PROVIDED INFORMATION section start
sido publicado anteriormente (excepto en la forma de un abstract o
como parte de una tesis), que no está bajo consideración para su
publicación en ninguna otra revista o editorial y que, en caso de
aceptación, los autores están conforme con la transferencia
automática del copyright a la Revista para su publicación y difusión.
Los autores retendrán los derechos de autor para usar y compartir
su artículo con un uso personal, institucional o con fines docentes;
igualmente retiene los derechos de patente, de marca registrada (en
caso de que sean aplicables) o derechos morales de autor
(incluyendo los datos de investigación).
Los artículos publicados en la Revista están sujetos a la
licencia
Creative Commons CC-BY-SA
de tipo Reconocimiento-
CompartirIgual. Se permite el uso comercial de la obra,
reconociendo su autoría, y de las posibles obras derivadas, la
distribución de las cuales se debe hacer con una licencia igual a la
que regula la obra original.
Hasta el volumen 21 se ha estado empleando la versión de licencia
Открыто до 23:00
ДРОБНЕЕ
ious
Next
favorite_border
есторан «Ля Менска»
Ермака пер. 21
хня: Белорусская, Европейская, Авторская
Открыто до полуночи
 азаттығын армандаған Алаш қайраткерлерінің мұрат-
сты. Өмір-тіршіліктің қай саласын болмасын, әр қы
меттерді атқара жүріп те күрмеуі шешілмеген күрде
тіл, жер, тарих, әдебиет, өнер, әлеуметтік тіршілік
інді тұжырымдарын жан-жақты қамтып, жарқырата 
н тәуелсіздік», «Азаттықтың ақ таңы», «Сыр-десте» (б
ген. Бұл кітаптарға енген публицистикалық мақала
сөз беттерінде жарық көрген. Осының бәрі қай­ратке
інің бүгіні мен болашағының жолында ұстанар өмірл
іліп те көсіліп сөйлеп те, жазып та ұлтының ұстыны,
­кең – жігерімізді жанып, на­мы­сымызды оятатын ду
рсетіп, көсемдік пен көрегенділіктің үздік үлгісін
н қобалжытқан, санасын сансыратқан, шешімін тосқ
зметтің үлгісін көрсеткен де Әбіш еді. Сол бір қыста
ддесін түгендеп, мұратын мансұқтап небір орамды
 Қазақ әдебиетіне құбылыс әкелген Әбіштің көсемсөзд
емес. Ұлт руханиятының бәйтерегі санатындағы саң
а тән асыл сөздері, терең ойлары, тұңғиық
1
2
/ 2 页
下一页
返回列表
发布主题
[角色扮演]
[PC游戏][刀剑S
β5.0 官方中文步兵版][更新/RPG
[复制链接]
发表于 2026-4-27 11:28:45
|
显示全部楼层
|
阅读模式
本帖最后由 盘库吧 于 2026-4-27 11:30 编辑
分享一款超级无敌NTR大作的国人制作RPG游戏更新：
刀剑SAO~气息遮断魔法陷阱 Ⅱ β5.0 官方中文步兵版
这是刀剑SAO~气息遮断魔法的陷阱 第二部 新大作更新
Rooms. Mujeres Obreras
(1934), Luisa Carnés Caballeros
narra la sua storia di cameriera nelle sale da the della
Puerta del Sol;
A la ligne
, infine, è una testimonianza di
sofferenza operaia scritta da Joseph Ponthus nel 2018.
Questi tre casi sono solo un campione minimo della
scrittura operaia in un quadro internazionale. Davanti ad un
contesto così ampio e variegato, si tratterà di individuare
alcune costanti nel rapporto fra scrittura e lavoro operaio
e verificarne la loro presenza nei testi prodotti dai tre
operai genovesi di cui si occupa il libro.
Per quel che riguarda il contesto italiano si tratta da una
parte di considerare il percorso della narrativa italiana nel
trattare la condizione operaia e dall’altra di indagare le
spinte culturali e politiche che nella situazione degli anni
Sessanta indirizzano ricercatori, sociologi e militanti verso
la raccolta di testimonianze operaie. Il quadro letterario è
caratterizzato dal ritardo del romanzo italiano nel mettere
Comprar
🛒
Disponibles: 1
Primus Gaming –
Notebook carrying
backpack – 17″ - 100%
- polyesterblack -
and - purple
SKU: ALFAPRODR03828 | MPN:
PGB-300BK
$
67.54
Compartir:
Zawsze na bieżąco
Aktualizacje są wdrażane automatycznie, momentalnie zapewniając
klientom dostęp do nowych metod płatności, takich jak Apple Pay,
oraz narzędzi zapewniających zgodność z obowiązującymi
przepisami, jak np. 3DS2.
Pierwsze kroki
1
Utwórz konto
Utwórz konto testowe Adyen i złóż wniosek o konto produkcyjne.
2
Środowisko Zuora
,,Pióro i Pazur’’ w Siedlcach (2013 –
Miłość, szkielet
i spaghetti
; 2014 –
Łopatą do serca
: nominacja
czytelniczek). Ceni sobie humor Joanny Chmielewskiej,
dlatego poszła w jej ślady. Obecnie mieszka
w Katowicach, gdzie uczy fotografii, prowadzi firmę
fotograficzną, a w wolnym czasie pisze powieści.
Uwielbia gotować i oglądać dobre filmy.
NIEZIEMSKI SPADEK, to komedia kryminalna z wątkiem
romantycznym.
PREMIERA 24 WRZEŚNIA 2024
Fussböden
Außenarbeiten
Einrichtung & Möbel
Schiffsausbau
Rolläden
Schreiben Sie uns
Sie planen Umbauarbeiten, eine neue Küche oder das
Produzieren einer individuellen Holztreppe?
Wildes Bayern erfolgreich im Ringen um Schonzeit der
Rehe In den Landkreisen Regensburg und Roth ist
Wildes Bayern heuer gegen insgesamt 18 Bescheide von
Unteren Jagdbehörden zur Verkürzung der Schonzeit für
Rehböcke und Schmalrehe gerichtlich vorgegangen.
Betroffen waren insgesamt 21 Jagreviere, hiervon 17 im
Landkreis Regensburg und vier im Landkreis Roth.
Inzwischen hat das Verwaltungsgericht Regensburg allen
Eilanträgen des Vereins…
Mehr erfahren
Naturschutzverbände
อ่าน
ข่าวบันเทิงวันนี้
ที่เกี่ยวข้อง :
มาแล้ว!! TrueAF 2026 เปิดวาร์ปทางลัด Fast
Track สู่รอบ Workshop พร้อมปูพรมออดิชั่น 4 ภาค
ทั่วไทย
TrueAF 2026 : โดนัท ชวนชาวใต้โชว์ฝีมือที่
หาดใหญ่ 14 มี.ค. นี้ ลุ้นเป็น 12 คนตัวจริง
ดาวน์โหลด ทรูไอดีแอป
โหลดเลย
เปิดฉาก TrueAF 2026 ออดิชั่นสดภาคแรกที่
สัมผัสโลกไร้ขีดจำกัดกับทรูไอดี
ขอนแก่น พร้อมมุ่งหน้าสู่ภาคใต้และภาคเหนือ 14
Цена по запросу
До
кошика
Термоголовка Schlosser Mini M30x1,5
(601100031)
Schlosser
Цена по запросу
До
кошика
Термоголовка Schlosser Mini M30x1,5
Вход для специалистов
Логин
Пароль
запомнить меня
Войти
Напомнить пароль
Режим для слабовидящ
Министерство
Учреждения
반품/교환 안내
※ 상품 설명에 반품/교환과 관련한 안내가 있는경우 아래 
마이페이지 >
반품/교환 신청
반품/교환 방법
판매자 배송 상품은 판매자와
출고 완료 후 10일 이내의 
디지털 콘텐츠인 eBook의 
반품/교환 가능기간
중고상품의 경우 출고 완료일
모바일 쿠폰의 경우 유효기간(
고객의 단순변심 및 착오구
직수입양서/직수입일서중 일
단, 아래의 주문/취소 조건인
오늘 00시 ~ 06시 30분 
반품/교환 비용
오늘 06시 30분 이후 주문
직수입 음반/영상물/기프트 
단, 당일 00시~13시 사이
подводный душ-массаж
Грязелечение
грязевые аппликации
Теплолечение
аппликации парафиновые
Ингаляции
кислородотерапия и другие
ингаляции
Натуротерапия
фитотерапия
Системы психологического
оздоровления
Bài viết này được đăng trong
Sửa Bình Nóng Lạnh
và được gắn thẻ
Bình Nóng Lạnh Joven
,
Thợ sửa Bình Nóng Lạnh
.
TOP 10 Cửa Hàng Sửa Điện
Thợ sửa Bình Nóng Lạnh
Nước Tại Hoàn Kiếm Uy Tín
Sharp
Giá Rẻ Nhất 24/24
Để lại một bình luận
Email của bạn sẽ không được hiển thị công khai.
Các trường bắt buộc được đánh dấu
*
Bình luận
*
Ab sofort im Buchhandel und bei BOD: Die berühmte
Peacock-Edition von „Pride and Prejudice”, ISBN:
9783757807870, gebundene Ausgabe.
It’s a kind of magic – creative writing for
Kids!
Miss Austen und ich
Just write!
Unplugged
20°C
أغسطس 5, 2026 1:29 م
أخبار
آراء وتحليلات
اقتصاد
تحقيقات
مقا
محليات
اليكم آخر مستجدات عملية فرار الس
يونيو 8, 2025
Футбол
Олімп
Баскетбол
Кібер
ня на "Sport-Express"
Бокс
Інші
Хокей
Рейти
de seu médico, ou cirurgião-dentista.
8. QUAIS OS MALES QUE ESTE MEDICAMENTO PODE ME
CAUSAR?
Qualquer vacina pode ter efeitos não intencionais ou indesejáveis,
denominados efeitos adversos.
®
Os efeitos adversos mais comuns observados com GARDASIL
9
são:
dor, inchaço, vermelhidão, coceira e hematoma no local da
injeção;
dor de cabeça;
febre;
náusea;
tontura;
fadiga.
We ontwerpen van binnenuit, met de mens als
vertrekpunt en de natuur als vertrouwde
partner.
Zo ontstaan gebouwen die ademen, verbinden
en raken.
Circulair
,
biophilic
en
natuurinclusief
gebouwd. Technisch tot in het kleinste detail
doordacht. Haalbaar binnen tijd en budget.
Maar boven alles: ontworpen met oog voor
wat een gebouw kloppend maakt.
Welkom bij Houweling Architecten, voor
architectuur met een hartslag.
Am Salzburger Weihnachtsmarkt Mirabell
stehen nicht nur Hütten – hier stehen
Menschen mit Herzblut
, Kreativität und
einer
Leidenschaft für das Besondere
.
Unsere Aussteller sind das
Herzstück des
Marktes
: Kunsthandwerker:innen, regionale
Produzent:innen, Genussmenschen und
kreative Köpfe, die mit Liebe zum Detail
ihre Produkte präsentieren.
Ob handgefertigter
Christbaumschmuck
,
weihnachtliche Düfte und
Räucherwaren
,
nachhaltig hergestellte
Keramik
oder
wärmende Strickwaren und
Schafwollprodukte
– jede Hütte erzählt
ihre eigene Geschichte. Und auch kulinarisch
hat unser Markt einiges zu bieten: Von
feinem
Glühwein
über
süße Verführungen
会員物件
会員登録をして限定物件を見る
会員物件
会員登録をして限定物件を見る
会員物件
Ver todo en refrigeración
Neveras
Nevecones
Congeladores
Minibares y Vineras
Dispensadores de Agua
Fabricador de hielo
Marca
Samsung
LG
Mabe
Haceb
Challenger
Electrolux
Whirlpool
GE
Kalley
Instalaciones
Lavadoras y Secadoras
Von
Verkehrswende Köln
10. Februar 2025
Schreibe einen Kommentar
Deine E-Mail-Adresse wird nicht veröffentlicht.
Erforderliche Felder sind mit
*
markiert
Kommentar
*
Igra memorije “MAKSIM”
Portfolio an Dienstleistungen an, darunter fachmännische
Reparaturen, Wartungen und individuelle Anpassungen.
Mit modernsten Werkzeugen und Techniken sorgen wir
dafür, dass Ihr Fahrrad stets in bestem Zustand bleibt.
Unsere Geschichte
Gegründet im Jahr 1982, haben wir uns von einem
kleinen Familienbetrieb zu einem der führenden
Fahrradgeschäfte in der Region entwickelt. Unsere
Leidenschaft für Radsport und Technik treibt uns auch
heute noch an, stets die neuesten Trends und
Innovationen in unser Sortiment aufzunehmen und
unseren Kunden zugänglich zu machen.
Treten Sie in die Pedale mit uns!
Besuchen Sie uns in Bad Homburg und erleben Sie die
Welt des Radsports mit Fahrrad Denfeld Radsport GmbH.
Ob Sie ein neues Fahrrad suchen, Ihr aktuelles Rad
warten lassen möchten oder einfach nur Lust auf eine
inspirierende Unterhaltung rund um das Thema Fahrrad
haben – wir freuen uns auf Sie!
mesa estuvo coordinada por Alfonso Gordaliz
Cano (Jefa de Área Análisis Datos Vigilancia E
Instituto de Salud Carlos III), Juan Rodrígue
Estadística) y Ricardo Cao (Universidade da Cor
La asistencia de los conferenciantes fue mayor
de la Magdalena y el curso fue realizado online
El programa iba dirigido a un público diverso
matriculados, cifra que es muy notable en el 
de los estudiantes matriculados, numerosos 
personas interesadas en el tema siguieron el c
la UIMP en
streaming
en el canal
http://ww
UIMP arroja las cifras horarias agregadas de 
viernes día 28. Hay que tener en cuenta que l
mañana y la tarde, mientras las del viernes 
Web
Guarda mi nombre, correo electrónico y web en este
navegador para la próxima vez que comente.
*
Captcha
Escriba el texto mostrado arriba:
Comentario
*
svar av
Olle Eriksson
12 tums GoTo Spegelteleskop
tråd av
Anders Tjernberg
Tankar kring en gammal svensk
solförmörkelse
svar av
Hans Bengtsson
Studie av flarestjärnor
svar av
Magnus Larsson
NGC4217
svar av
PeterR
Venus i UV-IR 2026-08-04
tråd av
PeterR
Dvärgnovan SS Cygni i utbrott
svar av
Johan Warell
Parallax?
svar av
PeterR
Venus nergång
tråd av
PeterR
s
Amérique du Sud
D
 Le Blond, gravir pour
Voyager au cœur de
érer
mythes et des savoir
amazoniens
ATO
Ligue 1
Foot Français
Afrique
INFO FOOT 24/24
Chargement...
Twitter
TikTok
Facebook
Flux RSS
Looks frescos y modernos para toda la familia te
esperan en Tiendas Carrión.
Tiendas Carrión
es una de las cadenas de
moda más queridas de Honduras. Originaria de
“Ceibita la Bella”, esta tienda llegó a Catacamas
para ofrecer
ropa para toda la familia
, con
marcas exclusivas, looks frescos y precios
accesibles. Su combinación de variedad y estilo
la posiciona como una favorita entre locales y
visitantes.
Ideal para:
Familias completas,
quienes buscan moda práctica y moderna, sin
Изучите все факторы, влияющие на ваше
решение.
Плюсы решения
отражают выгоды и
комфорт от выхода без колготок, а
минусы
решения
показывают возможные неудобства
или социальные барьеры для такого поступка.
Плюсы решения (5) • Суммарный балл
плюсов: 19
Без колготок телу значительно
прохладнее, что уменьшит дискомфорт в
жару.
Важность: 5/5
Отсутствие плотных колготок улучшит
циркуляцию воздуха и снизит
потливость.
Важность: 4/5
PROVIDED INFORMATION section end
REQUEST: How many of the lines in the records include the string "frescos"? Reply with the number alone.

ANSWER BELOW: 2